TAREFA:
Reproduza sem mudar nada o trecho da reportagem sobre as farmacêuticas que vai de "Os resultados podem" até "especiais da Pfizer.".

#### TRECHO DO TEXTO ####

Farmacêuticas mudam seu modelo

 VALOR ECONÔMICO

Há quatro anos, a Pfizer Inc. estava prestes a abandonar um tratamento de combate ao câncer que mostrava poucas chances de resultados. Depois cientistas descobriram que a terapia funcionava, mas apenas em pessoas com uma anomalia genética específica - cerca de 6.000 pacientes por ano nos Estados Unidos.

Há alguns anos, a Pfizer provavelmente não faria mais investimentos em um mercado tão pequeno, dizem empregados da empresa. Mas aquela terapia experimental deu origem ao medicamento Xalkori, recentemente aprovado para um tipo raro de câncer de pulmão, pelo qual a Pfizer planeja cobrar US$ 115.200 por ano, por paciente.

É o novo modelo do setor: medicamentos como o Xalkori, que tratam doenças complicadas que atingem um pequeno número de pacientes os quais, depois de passarem por testes, mostram uma maior probabilidade de se beneficiar com o remédio. Essas terapias específicas podem ser lançadas no mercado mais rapidamente e a um custo menor.

Os resultados podem não atingir vendas de bilhões de dólares. Mas se isso resulta num produto que funciona para milhares de pacientes ou 10.000 pacientes, estamos interessados, disse Geno Germano, que comanda a divisão de câncer e tratamentos especiais da Pfizer.

Essa é uma grande mudança para uma companhia que até recentemente se focava em medicamentos como o Lípitor, pílulas com vendas de vários bilhões de dólares para tratar problemas comuns como o colesterol alto. O Lípitor ajudou a Pfizer a se tornar a maior farmacêutica do mundo em vendas; no seu pico, o remédio gerou mais de US$ 12 bilhões em receitas anuais no mundo todo e, de acordo com a Kluwer Pharma Solutions, a empresa tinha 11,7 milhões de pacientes só nos EUA.

O Xalkori surgiu como um projeto típico da Pfizer, com o objetivo de tratar o que se pensava ser um tipo relativamente generalizado de câncer de estômago. Mas em testes clínicos iniciais, o composto, genericamente conhecido como crizotinib, não funcionou para a maioria dos pacientes.

Então, em 2007, cientistas da Pfizer como James Christensen leram na revista científica Nature sobre a descoberta de uma deficiência genética que causava certo tipo de câncer. Christensen sabia que o crizotinib tinha dado resultados em testes cujo alvo eram as alterações moleculares que causavam essa falha genética, conhecida como gene ALK.

Christensen e outros pesquisadores do crizotinib decidiram ver se o composto funcionaria nos pacientes com câncer de pulmão. Eles pesquisaram muito, até mesmo recrutando um homem que estava comentando seu câncer de pulmão numa igreja também frequentada por um cientista da Pfizer.

#### LINHAS EXTRAÍDAS ####

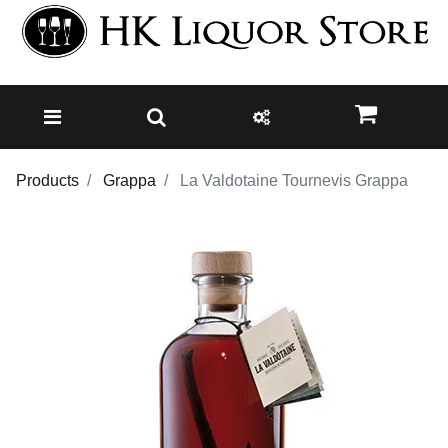
Products
Grappa
La Valdotaine Tournevis Grappa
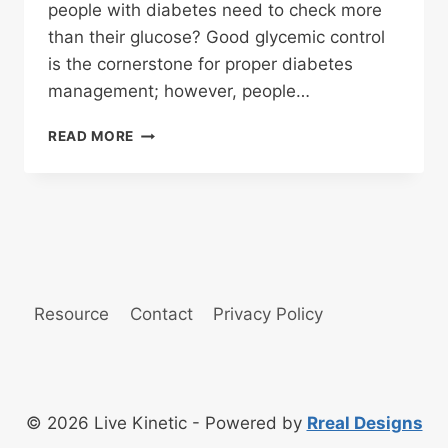
people with diabetes need to check more
than their glucose? Good glycemic control
is the cornerstone for proper diabetes
management; however, people…
DIABETES
READ MORE
FAQ
Resource
Contact
Privacy Policy
© 2026 Live Kinetic - Powered by
Rreal Designs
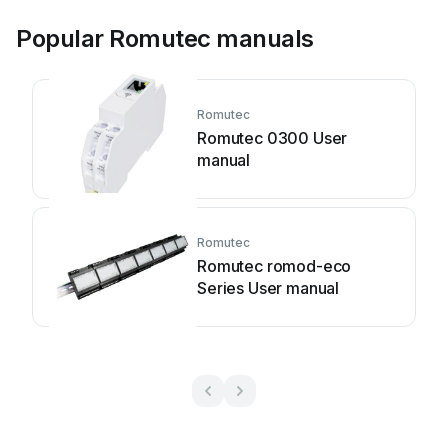
Popular Romutec manuals
Romutec
Romutec 0300 User
manual
Romutec
Romutec romod-eco
Series User manual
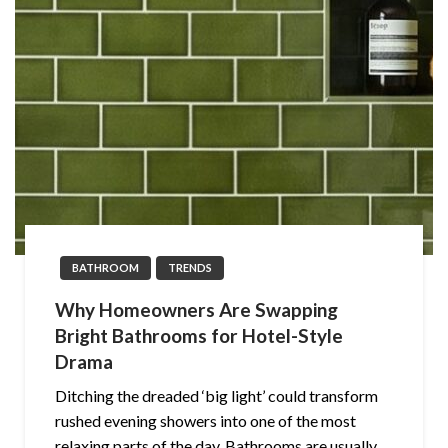
BATHROOM
TRENDS
Why Homeowners Are Swapping
Bright Bathrooms for Hotel-Style
Drama
Ditching the dreaded ‘big light’ could transform
rushed evening showers into one of the most
relaxing parts of the day. Bathrooms are usually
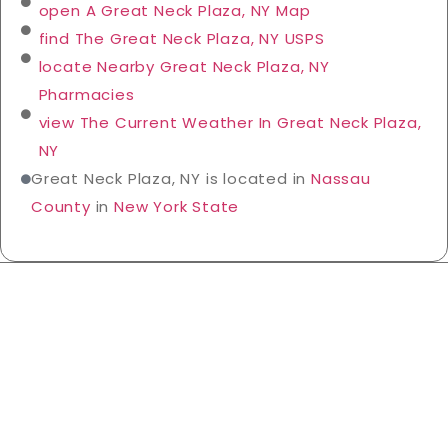
open A Great Neck Plaza, NY Map
find The Great Neck Plaza, NY USPS
locate Nearby Great Neck Plaza, NY
Pharmacies
view The Current Weather In Great Neck Plaza,
NY
Great Neck Plaza, NY is located in
Nassau
County
in
New York State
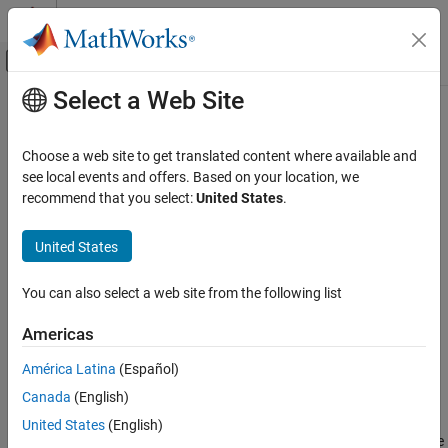
Skip to content
MATLAB Help Center
Off-Canvas Navigation Menu Toggle
Select a Web Site
Main Content
Documentation Home
factoran
AI and Statistics
Choose a web site to get translated content where available and
Factor analysis
see local events and offers. Based on your location, we
Statistics and Machine Learning Toolbox
recommend that you select:
United States
.
Dimensionality Reduction and Feature
collapse all in page
Extraction
Syntax
United States
factoran
lambda = factoran(X,m)
ON THIS PAGE
You can also select a web site from the following list
[lambda,psi] = factoran(X,m)
Syntax
[lambda,psi,T] = factoran(X,m)
Americas
Description
[lambda,psi,T,stats] = factoran(X,m)
[lambda,psi,T,stats,F] = factoran(X,m)
Examples
América Latina
(Español)
___
= factoran(X,m,Name,Value)
Input Arguments
Canada
(English)
Description
Name-Value Arguments
United States
(English)
Output Arguments
computes the maximum likelihood estimate (MLE) of the
factoran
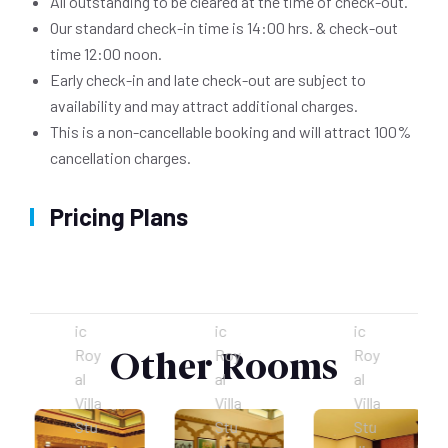
All outstanding to be cleared at the time of check-out.
Our standard check-in time is 14:00 hrs. & check-out
time 12:00 noon.
Early check-in and late check-out are subject to
availability and may attract additional charges.
This is a non-cancellable booking and will attract 100%
cancellation charges.
Pricing Plans
Cleopetra’s Chamber (Egyptian)
Palais el Bahia (Moroccan)
Huangdi De Shi (Chinese)
The
The
The
mat
mat
mat
ic
ic
ic
Other Rooms
Roy
Roy
Roy
al
al
al
Villa
Villa
Villa
Stu
Stu
Stu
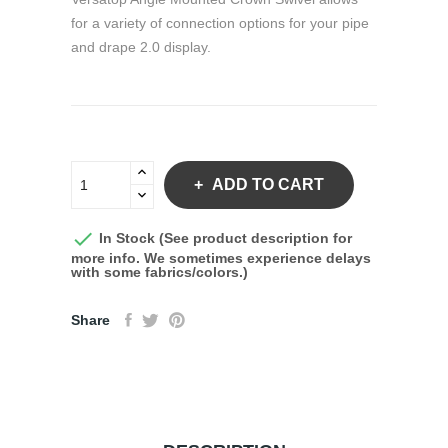
for a variety of connection options for your pipe
and drape 2.0 display.
ADD TO CART

In Stock (See product description for
more info. We sometimes experience delays
with some fabrics/colors.)
Share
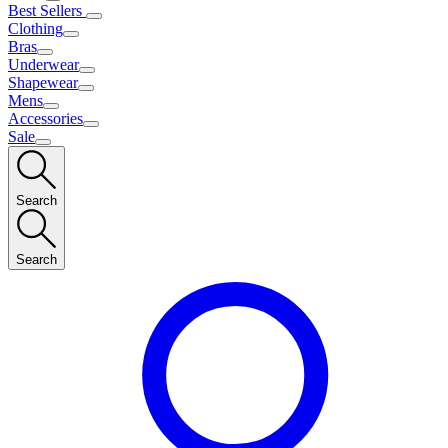
Best Sellers
Clothing
Bras
Underwear
Shapewear
Mens
Accessories
Sale
Search
Search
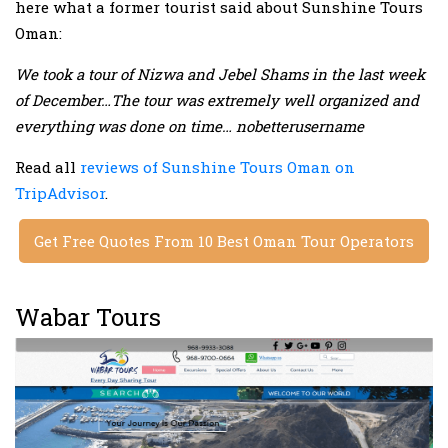
here what a former tourist said about Sunshine Tours
Oman:
We took a tour of Nizwa and Jebel Shams in the last week
of December…The tour was extremely well organized and
everything was done on time… nobetterusername
Read all
reviews of Sunshine Tours Oman on
TripAdvisor
.
Get Free Quotes From 10 Best Oman Tour Operators
Wabar Tours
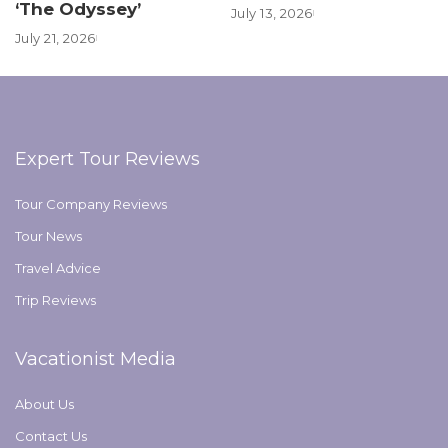
‘The Odyssey’
July 13, 2026
July 21, 2026
Expert Tour Reviews
Tour Company Reviews
Tour News
Travel Advice
Trip Reviews
Vacationist Media
About Us
Contact Us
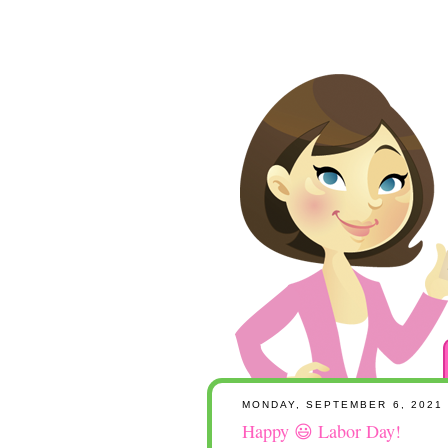
MONDAY, SEPTEMBER 6, 2021
Happy 😃 Labor Day!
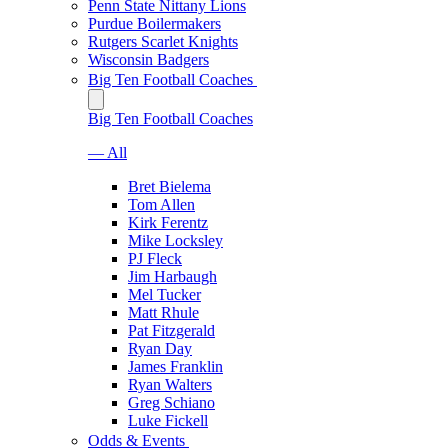
Penn State Nittany Lions
Purdue Boilermakers
Rutgers Scarlet Knights
Wisconsin Badgers
Big Ten Football Coaches
Big Ten Football Coaches
— All
Bret Bielema
Tom Allen
Kirk Ferentz
Mike Locksley
PJ Fleck
Jim Harbaugh
Mel Tucker
Matt Rhule
Pat Fitzgerald
Ryan Day
James Franklin
Ryan Walters
Greg Schiano
Luke Fickell
Odds & Events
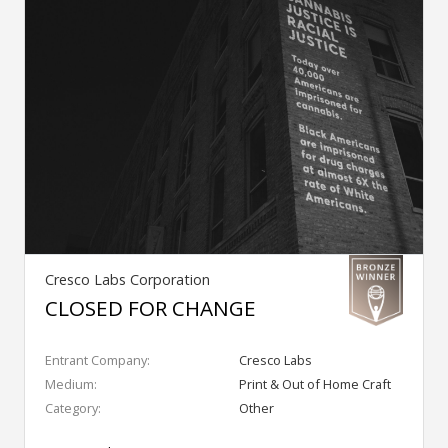
Cresco Labs Corporation
CLOSED FOR CHANGE
Entrant Company:
Cresco Labs
Medium:
Print & Out of Home Craft
Category:
Other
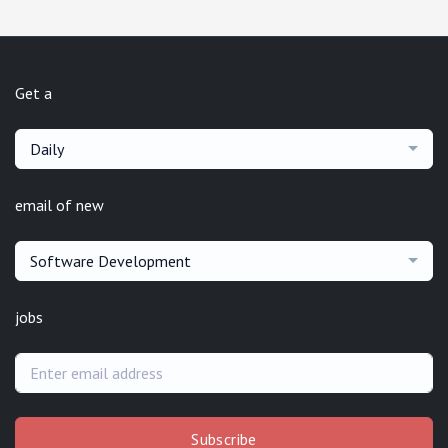
Get a
Daily
email of new
Software Development
jobs
Subscribe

####

RESPOSTA:
Os resultados podem não atingir vendas de bilhões de dólares. Mas se isso resulta num produto que funciona para milhares de pacientes ou 10.000 pacientes, estamos interessados, disse Geno Germano, que comanda a divisão de câncer e tratamentos especiais da Pfizer.